The api-client pulls registry information from eureka-server in the order of defaultZone configuration, and then retrieves/registers from eureka2 when eureka1 is unavailable. But if eureka1 never hangs. All microservices will get information from eureka1 first, which leads to excessive pressure on eureka1. In actual production, each microservice can be randomly configured with a different defaultZone sequence. Do load balancing manually. For example, the defaultZone of clientA is eureka1, eureka2, and eureka3; the defaultZone of clientB is eureka2, eureka3, and eureka1.

eureka:
  client:
    serviceUrl:
      defaultZone: eureka1,eureka2,eureka3
 

7. Client heartbeat frequency

By default, the client sends a heartbeat to the server every 30 seconds. This time can also be appropriately adjusted down.

eureka:
 instance:
    ## 30s 
    lease-renewal-interval-in-seconds: 30
 

8. The time interval for the server to remove the client

By default, the server did not receive the client's heartbeat within 90s and kicked me out. In order to make the service respond quickly, you can appropriately change this time to a smaller amount.

eureka:
 instance:
    lease-expiration-duration-in-seconds: 90
 

Eureka Other Questions

Where is consistency not achieved? That is, the C in CAP.

  1. The self-protection mechanism can pull the registry to call even if the network is not good.
  2. Not implemented during cache synchronization. When we optimized the cache above, we found that the data between ReadOnlyCacheMap and ReadWriteCacheMap did not achieve consistency.
  3. Pull the registration form from other peers. The state between the clusters is synchronized asynchronously, so there is no guarantee that the state between the nodes must be consistent, but the final state is basically guaranteed to be consistent.

Cluster synchronization, the cluster did not expand Eureka did not expand its endurance, but to achieve availability.

Under what circumstances will the data be synchronized? We analyze from the following nodes.

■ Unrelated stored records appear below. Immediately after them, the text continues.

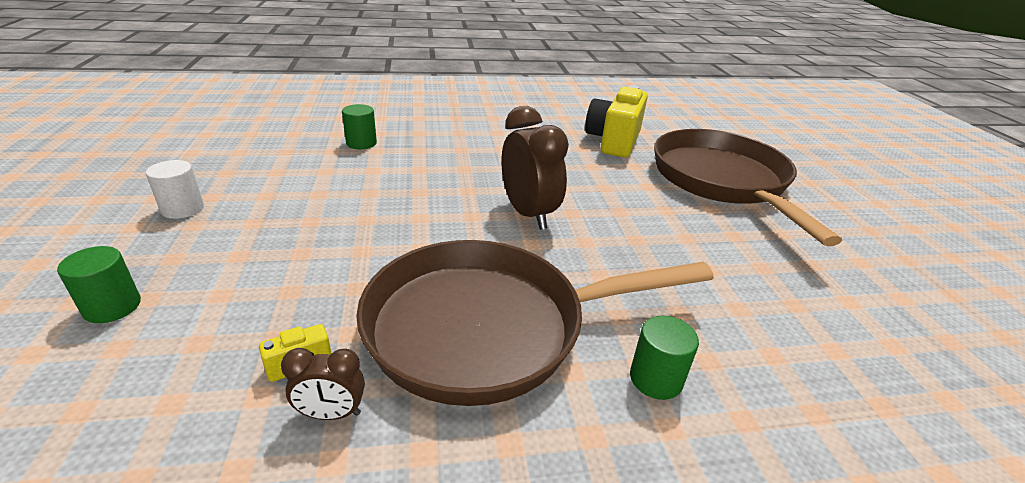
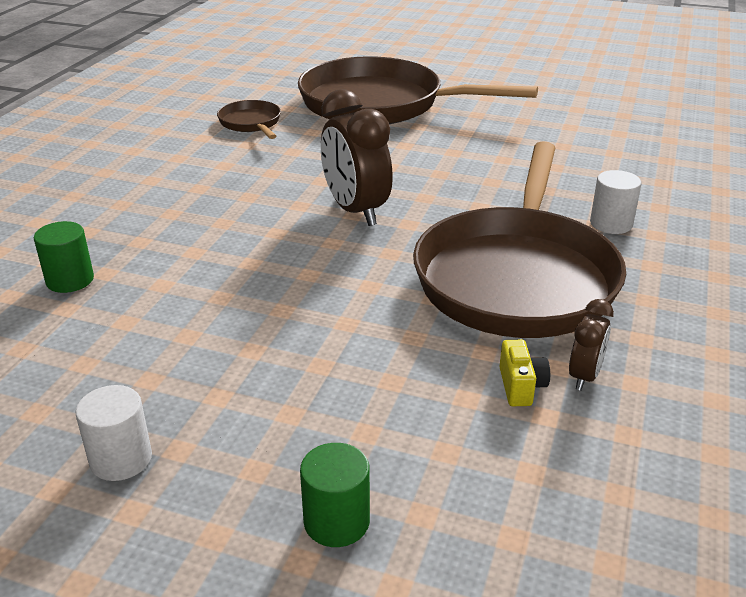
camera: 60 degrees left, 0 degrees up
(528, 214) = (355, 211): brown clock -> brown clock turned 120 degrees counterclockwise
(613, 141) = (251, 123): yellow camera -> brown pan
(656, 379) = (611, 224): green cylinder -> white cylinder

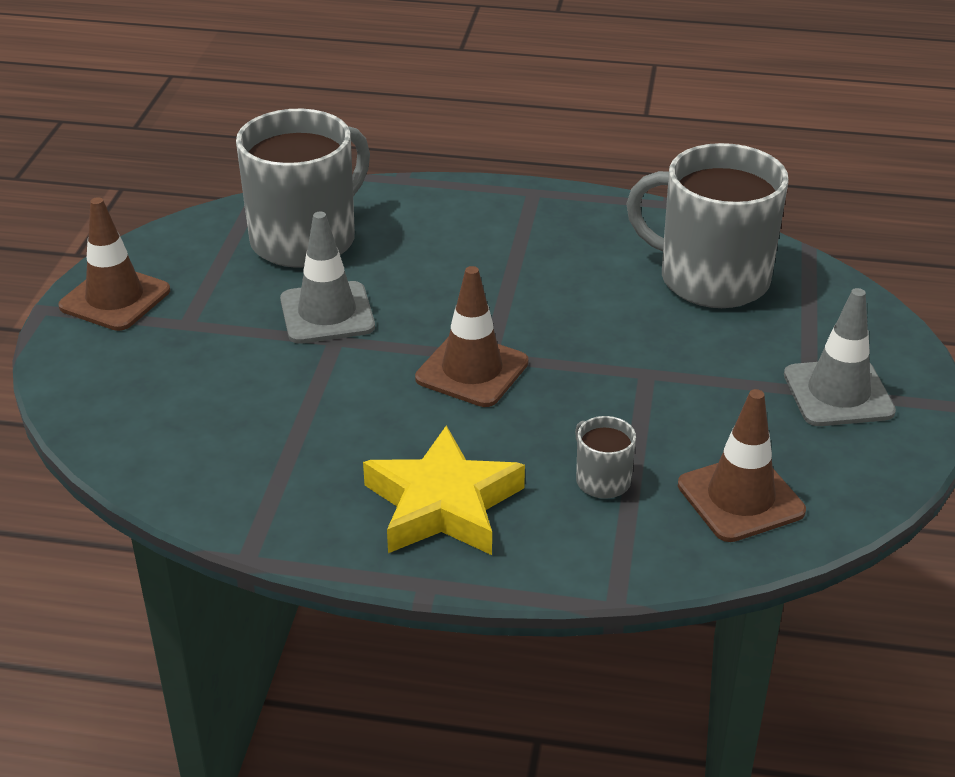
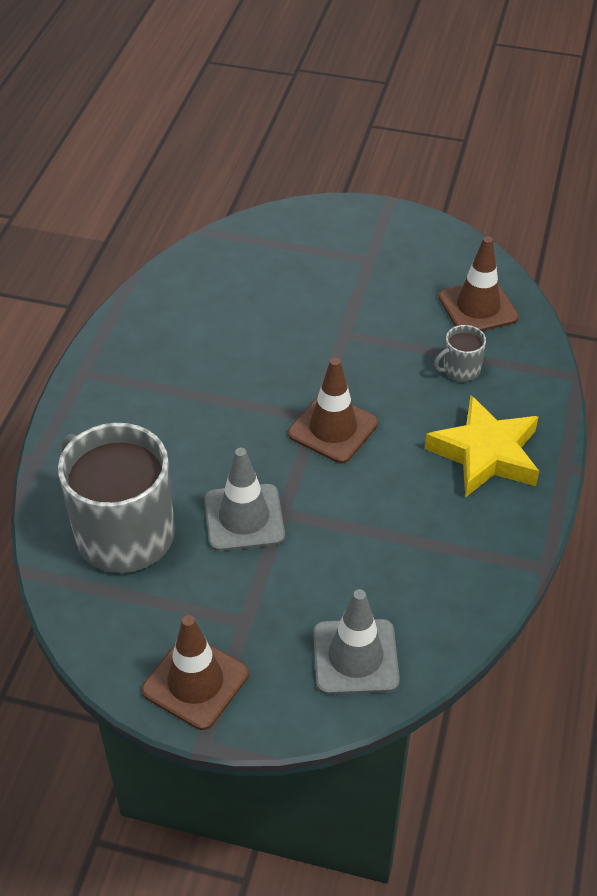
camera: 85 degrees left, 10 degrees up
(710, 278) = (232, 286): grey mug -> none
(838, 393) = (374, 247): grey traffic cone -> grey traffic cone (355, 657)

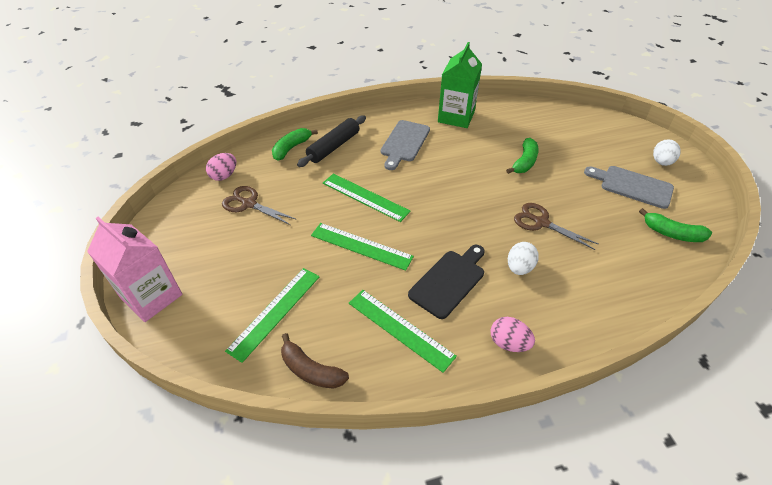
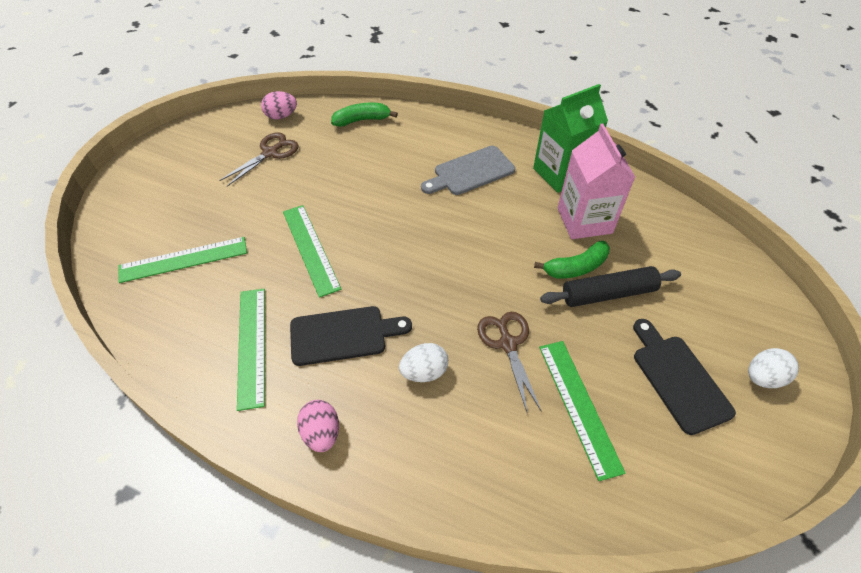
camera: 40 degrees right, 5 degrees up
(152, 297) = (125, 188): pink carton -> pink carton (584, 220)
(248, 204) = (270, 153): brown scissors -> brown scissors turned 60 degrees clockwise
(311, 370) = (152, 326): brown banana -> none
(333, 146) = (399, 139): black rolling pin -> black rolling pin (608, 293)
(365, 197) = (368, 205): green ruler -> green ruler (578, 406)
(632, 186) = (678, 378): grey cutting board -> black cutting board
(672, 233) = (654, 467): green banana -> none

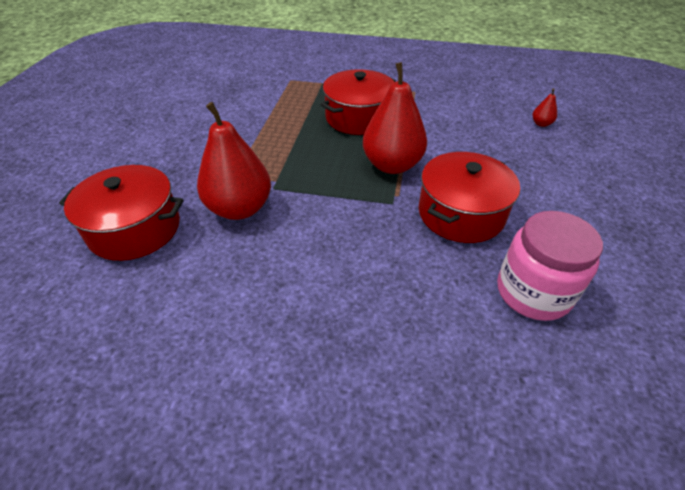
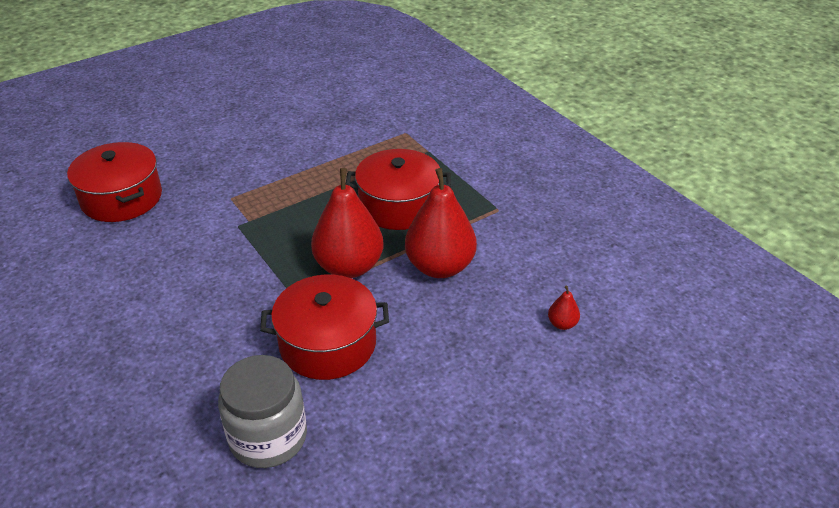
camera: 45 degrees right, 5 degrees down
(240, 208) = (195, 226): red pear -> red pear (440, 267)
(533, 292) = (268, 437): pink jar -> grey jar

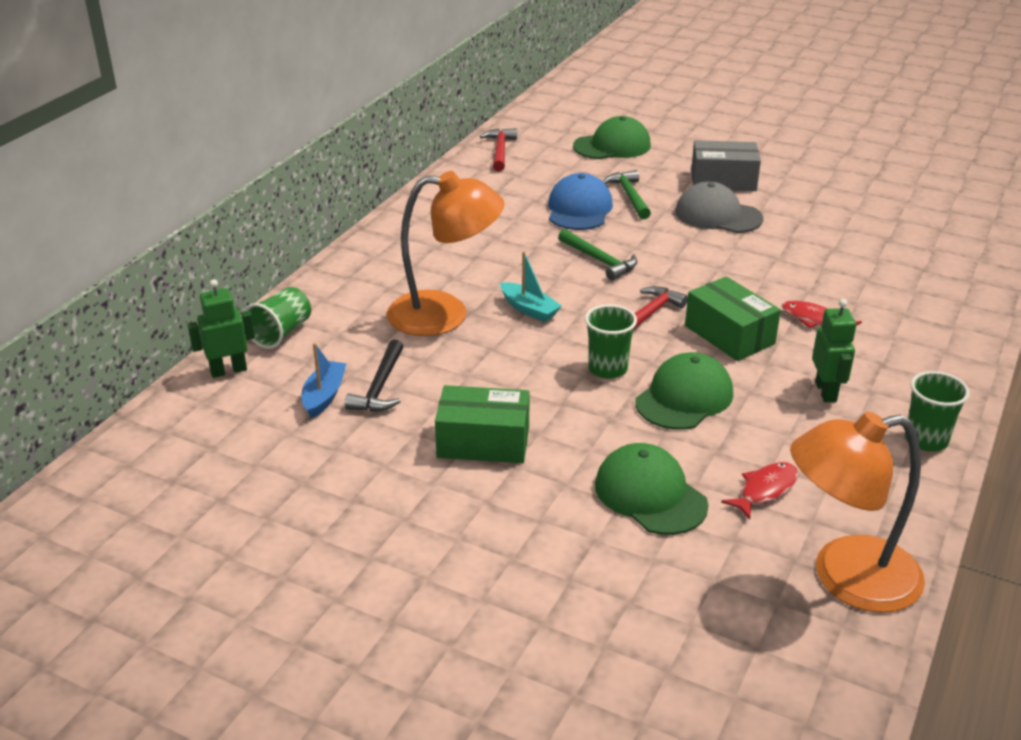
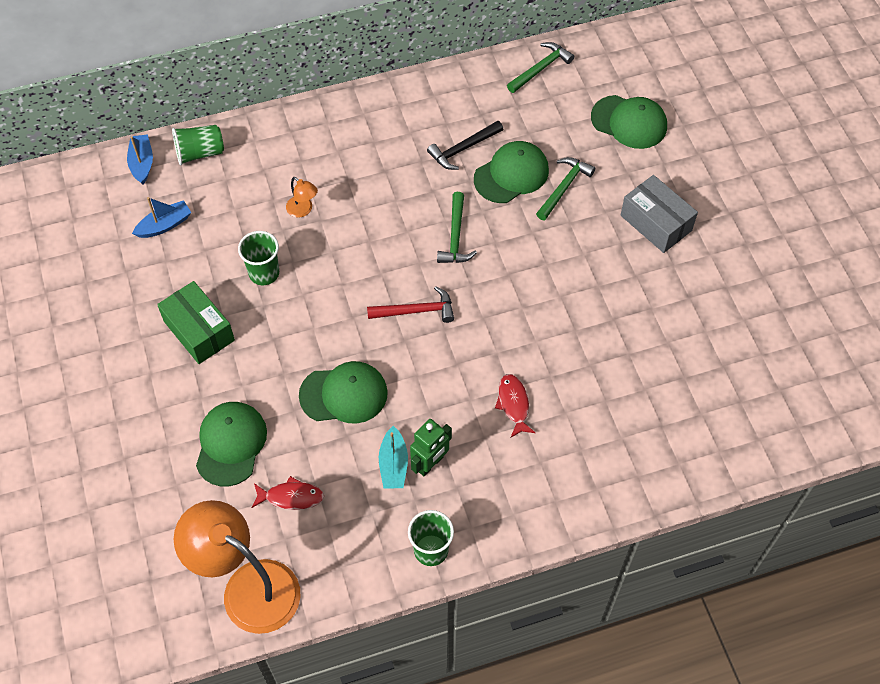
camera: 45 degrees right, 25 degrees up
(228, 370) = (142, 163): green robot -> blue boat
(379, 387) = (199, 242): black hammer -> black hammer (463, 149)
(445, 314) = (303, 210): orange lamp -> orange lamp, size x0.41
(500, 151) = (541, 69): red hammer -> green hammer
(529, 309) = (355, 246): turquoise boat -> turquoise boat (393, 464)
(579, 209) = (511, 174): blue cap -> green cap
(607, 369) = (333, 334): green cup -> green cup (264, 273)
(718, 215) = (597, 256): grey cap -> none
(729, 335) = (441, 369): green box -> none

  1. Registration: The first node is registered and only the next node is synchronized.
  2. Renewal: There is a new service renewal, automatically synchronized to other Eureka-Server.
  3. Offline: Synchronize all clusters all the time.
  4. Elimination: Not synchronized, each server has its own elimination mechanism.

Estimate how much service you can afford

For example, there are 20 services and 5 instances are deployed for each service. That is 20 * 5 = 100 instances.

  1. By default, an instance sends a heartbeat every 30 seconds, and pulls the registration form every 30 seconds. The number of requests received by the Service per minute is that. 100 * 2 * 2 = 400 times. The amount that can be tolerated that day is 400 * 60 * 24 = 576,000 requests. That is, more than 5 million visits per day.

Therefore, by setting an appropriate frequency of pulling the registry and sending heartbeats, it can be ensured that the request pressure on Eureka Server in a large-scale system will not be too great.

The problem in production, when the service is restarted, it can still be accessed, but the service error is returned

When the service starts, you must stop the service first, and then manually trigger the offline. If you do not manually log off, you may access the restarting service. And this service is not available. If you manually log off first, you may also pull the restarted service, and the manual logoff is invalid.

Regional issues

When the number of users is relatively large, our services may be deployed in different areas and different computer rooms. If we want the services in the same computer room to call the services in the same computer room when we launch the microservices online, when the services in the same computer room cannot be used to call the services in other computer rooms. Similar to CDN. This can reduce network latency. Eureka provides 2 concepts to partition.

  1. region: equivalent to a region, such as the Beijing region.
  2. Zone: It is a subordinate unit of the region, such as Beijing Computer Room A and Computer Room B.

After that, I will write so much. If you have any questions, you can discuss it.